- WHAT IS BEING ASKED:
After finding the line with "CYCLIST BEWARE!!" in the entries below, retype exactly each line from there through the line with "1 VISION, 1 PB, 1 RUN & 1 HECKUVATIME!!!", including that final line.
(RECORDS SHOWN Opens)
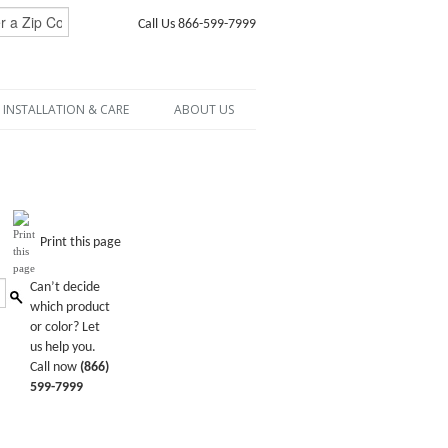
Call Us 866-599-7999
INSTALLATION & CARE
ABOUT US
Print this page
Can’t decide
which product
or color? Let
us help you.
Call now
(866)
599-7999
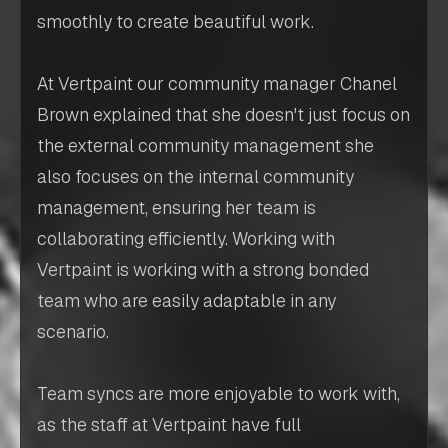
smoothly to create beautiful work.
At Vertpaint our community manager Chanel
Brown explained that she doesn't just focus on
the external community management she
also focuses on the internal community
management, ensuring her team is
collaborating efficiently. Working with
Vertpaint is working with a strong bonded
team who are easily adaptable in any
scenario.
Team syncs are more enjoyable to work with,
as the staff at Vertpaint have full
(RECORDS SHOWN Closes)
(RECORDS SHOWN Opens)
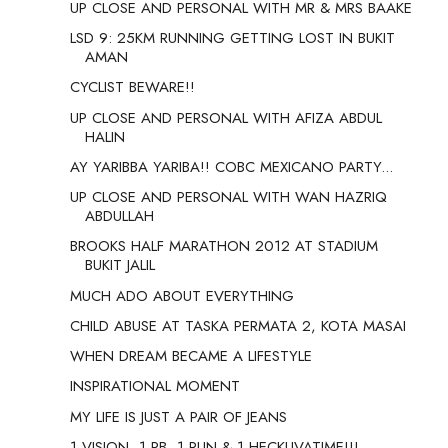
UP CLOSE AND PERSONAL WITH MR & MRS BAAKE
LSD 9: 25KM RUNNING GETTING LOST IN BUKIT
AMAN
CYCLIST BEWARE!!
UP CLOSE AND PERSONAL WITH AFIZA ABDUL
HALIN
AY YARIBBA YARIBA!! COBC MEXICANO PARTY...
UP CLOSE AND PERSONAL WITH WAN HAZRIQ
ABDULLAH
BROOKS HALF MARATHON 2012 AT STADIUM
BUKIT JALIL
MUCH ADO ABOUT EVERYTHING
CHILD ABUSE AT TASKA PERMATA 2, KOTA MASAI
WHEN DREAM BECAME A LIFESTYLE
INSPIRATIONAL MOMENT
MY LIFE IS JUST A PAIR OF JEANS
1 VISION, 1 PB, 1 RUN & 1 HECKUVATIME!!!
(RECORDS SHOWN Closes)
- EXERCISE RESULT:
CYCLIST BEWARE!!
UP CLOSE AND PERSONAL WITH AFIZA ABDUL
HALIN
AY YARIBBA YARIBA!! COBC MEXICANO PARTY...
UP CLOSE AND PERSONAL WITH WAN HAZRIQ
ABDULLAH
BROOKS HALF MARATHON 2012 AT STADIUM
BUKIT JALIL
MUCH ADO ABOUT EVERYTHING
CHILD ABUSE AT TASKA PERMATA 2, KOTA MASAI
WHEN DREAM BECAME A LIFESTYLE
INSPIRATIONAL MOMENT
MY LIFE IS JUST A PAIR OF JEANS
1 VISION, 1 PB, 1 RUN & 1 HECKUVATIME!!!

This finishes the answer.